• Work to be completed: Of the lines below, write out exactly those from the line with "Funcionalidades" through the line with "Requisitos do Projeto", both included, and skip the rest.

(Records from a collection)
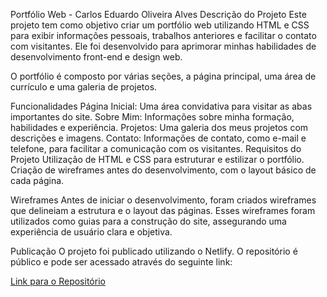Portfólio Web - Carlos Eduardo Oliveira Alves
Descrição do Projeto
Este projeto tem como objetivo criar um portfólio web utilizando HTML e CSS para exibir informações pessoais, trabalhos anteriores e facilitar o contato com visitantes. Ele foi desenvolvido para aprimorar minhas habilidades de desenvolvimento front-end e design web.

O portfólio é composto por várias seções, a página principal, uma área de currículo e uma galeria de projetos.

Funcionalidades
Página Inicial: Uma área convidativa para visitar as abas importantes do site.
Sobre Mim: Informações sobre minha formação, habilidades e experiência.
Projetos: Uma galeria dos meus projetos com descrições e imagens.
Contato: Informações de contato, como e-mail e telefone, para facilitar a comunicação com os visitantes.
Requisitos do Projeto
Utilização de HTML e CSS para estruturar e estilizar o portfólio.
Criação de wireframes antes do desenvolvimento, com o layout básico de cada página.

Wireframes
Antes de iniciar o desenvolvimento, foram criados wireframes que delineiam a estrutura e o layout das páginas. Esses wireframes foram utilizados como guias para a construção do site, assegurando uma experiência de usuário clara e objetiva.

Publicação
O projeto foi publicado utilizando o Netlify. O repositório é público e pode ser acessado através do seguinte link:

[Link para o Repositório](https://github.com/CarlosEduardoOliveiraAlves/Portfolio)
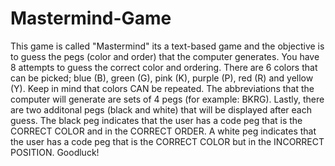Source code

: # Mastermind-Game

This game is called "Mastermind" its a text-based game and the objective is to guess the pegs (color and order) that the computer generates. You have 8 attempts to guess the correct color and ordering. There are 6 colors that can be picked; blue (B), green (G), pink (K), purple (P), red (R) and yellow (Y). Keep in mind that colors CAN be repeated. The abbreviations  that the computer will generate are sets of 4 pegs (for example: BKRG). Lastly, there are two additonal pegs (black and white) that will be displayed after each guess. The black peg indicates that the user has a code peg that is the CORRECT COLOR and in the CORRECT ORDER. A white peg indicates that the user has a code peg that is the CORRECT COLOR but in the INCORRECT POSITION. Goodluck!
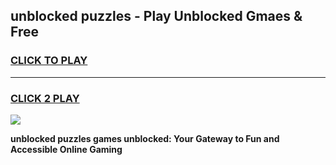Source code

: 
## unblocked puzzles - Play Unblocked Gmaes & Free
<h3>
<a href="https://news.freeplayer.one?title=unblocked_puzzles&ref=23F">CLICK TO PLAY</a></h3>
<hr>

<h3>
<a href="https://news.freeplayer.one?title=unblocked_puzzles&ref=23F">CLICK 2 PLAY</a>
  
</h3>

<a href="https://news.freeplayer.one?title=unblocked_puzzles&ref=23F/"><img src="https://clearcache.store/games.png"></a>


**unblocked puzzles games unblocked: Your Gateway to Fun and Accessible Online Gaming**
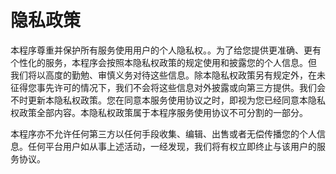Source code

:# 隐私政策

​		本程序尊重并保护所有服务使用用户的个人隐私权。。为了给您提供更准确、更有个性化的服务，本程序会按照本隐私权政策的规定使用和披露您的个人信息。但 我们将以高度的勤勉、审慎义务对待这些信息。除本隐私权政策另有规定外，在未征得您事先许可的情况下，我们不会将这些信息对外披露或向第三方提供。我们会不时更新本隐私权政策。您在同意本服务使用协议之时，即视为您已经同意本隐私权政策全部内容。本隐私权政策属于本程序服务使用协议不可分割的一部分。

​		本程序亦不允许任何第三方以任何手段收集、编辑、出售或者无偿传播您的个人信息。任何平台用户如从事上述活动，一经发现，我们将有权立即终止与该用户的服务协议。
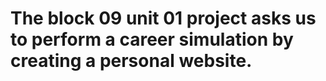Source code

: # The block 09 unit 01 project asks us to perform a career simulation by creating a personal website.
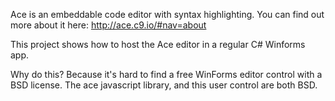 Ace is an embeddable code editor with syntax highlighting. You can find out more about it here: 
  http://ace.c9.io/#nav=about

This project shows how to host the Ace editor in a regular C# Winforms app.

Why do this? Because it's hard to find a free WinForms editor control with a BSD license. The ace javascript library, and this user control are both BSD.
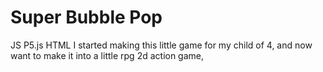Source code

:# Super Bubble Pop
JS P5.js HTML
I started making this little game for my child of 4, 
and now want to make it into a little rpg 2d action game, 

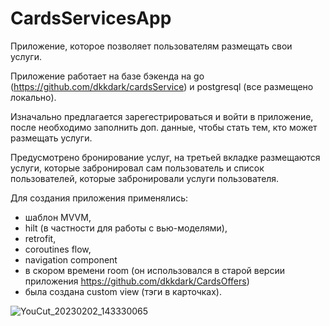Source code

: # CardsServicesApp

Приложение, которое позволяет пользователям размещать свои услуги. 

Приложение работает на базе бэкенда на go (https://github.com/dkkdark/cardsService) и postgresql (все размещено локально).

Изначально предлагается зарегестрироваться и войти в приложение, после необходимо заполнить доп. данные, чтобы стать тем, кто может размещать услуги.

Предусмотрено бронирование услуг, на третьей вкладке размещаются услуги, которые забронировал сам пользователь и список пользователей, которые забронировали услуги пользователя.

Для создания приложения применялись:
- шаблон MVVM, 
- hilt (в частности для работы с вью-моделями),
- retrofit,
- coroutines flow,
- navigation component
- в скором времени room (он использовался в старой версии приложения https://github.com/dkkdark/CardsOffers)
- была создана custom view (тэги в карточках).



![YouCut_20230202_143330065](https://user-images.githubusercontent.com/49618961/216315205-42b879cb-49ec-46f4-b40b-44412bfa886c.gif)

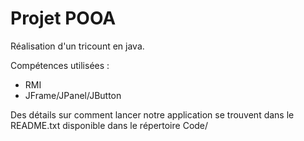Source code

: # Projet POOA

Réalisation d'un tricount en java.

Compétences utilisées :
 - RMI
 - JFrame/JPanel/JButton

Des détails sur comment lancer notre application se trouvent dans le README.txt disponible dans le répertoire Code/

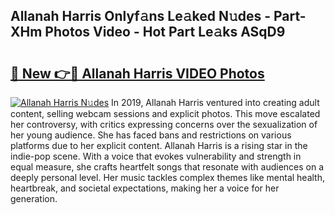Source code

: ## Allanah Harris Onlyf𝚊ns Le𝚊ked N𝚞des - Part-XHm Photos Video - Hot Part Le𝚊ks ASqD9

# <h2><a href="http://ac24291.deff.icu/?id=Allanah+Harris">🔗 New 👉🔴 Allanah Harris VIDEO Photos</a></h2>

[![Allanah Harris N𝚞des](https://i.imgur.com/rIISA9y.gif)](http://ac24291.deff.icu/?id=Allanah+Harris)
In 2019, Allanah Harris ventured into creating adult content, selling webcam sessions and explicit photos. This move escalated her controversy, with critics expressing concerns over the sexualization of her young audience. She has faced bans and restrictions on various platforms due to her explicit content. Allanah Harris is a rising star in the indie-pop scene. With a voice that evokes vulnerability and strength in equal measure, she crafts heartfelt songs that resonate with audiences on a deeply personal level. Her music tackles complex themes like mental health, heartbreak, and societal expectations, making her a voice for her generation.

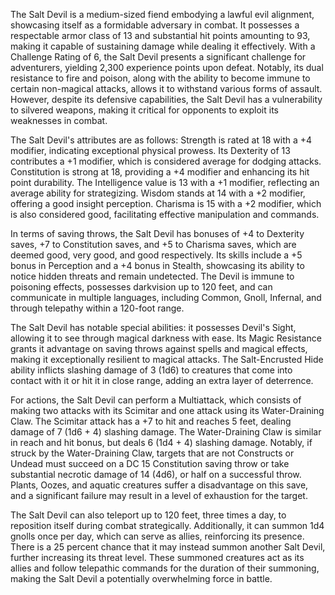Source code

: The Salt Devil is a medium-sized fiend embodying a lawful evil alignment, showcasing itself as a formidable adversary in combat. It possesses a respectable armor class of 13 and substantial hit points amounting to 93, making it capable of sustaining damage while dealing it effectively. With a Challenge Rating of 6, the Salt Devil presents a significant challenge for adventurers, yielding 2,300 experience points upon defeat. Notably, its dual resistance to fire and poison, along with the ability to become immune to certain non-magical attacks, allows it to withstand various forms of assault. However, despite its defensive capabilities, the Salt Devil has a vulnerability to silvered weapons, making it critical for opponents to exploit its weaknesses in combat.

The Salt Devil's attributes are as follows: Strength is rated at 18 with a +4 modifier, indicating exceptional physical prowess. Its Dexterity of 13 contributes a +1 modifier, which is considered average for dodging attacks. Constitution is strong at 18, providing a +4 modifier and enhancing its hit point durability. The Intelligence value is 13 with a +1 modifier, reflecting an average ability for strategizing. Wisdom stands at 14 with a +2 modifier, offering a good insight perception. Charisma is 15 with a +2 modifier, which is also considered good, facilitating effective manipulation and commands.

In terms of saving throws, the Salt Devil has bonuses of +4 to Dexterity saves, +7 to Constitution saves, and +5 to Charisma saves, which are deemed good, very good, and good respectively. Its skills include a +5 bonus in Perception and a +4 bonus in Stealth, showcasing its ability to notice hidden threats and remain undetected. The Devil is immune to poisoning effects, possesses darkvision up to 120 feet, and can communicate in multiple languages, including Common, Gnoll, Infernal, and through telepathy within a 120-foot range.

The Salt Devil has notable special abilities: it possesses Devil's Sight, allowing it to see through magical darkness with ease. Its Magic Resistance grants it advantage on saving throws against spells and magical effects, making it exceptionally resilient to magical attacks. The Salt-Encrusted Hide ability inflicts slashing damage of 3 (1d6) to creatures that come into contact with it or hit it in close range, adding an extra layer of deterrence.

For actions, the Salt Devil can perform a Multiattack, which consists of making two attacks with its Scimitar and one attack using its Water-Draining Claw. The Scimitar attack has a +7 to hit and reaches 5 feet, dealing damage of 7 (1d6 + 4) slashing damage. The Water-Draining Claw is similar in reach and hit bonus, but deals 6 (1d4 + 4) slashing damage. Notably, if struck by the Water-Draining Claw, targets that are not Constructs or Undead must succeed on a DC 15 Constitution saving throw or take substantial necrotic damage of 14 (4d6), or half on a successful throw. Plants, Oozes, and aquatic creatures suffer a disadvantage on this save, and a significant failure may result in a level of exhaustion for the target.

The Salt Devil can also teleport up to 120 feet, three times a day, to reposition itself during combat strategically. Additionally, it can summon 1d4 gnolls once per day, which can serve as allies, reinforcing its presence. There is a 25 percent chance that it may instead summon another Salt Devil, further increasing its threat level. These summoned creatures act as its allies and follow telepathic commands for the duration of their summoning, making the Salt Devil a potentially overwhelming force in battle.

• Written reply:
Funcionalidades
Página Inicial: Uma área convidativa para visitar as abas importantes do site.
Sobre Mim: Informações sobre minha formação, habilidades e experiência.
Projetos: Uma galeria dos meus projetos com descrições e imagens.
Contato: Informações de contato, como e-mail e telefone, para facilitar a comunicação com os visitantes.
Requisitos do Projeto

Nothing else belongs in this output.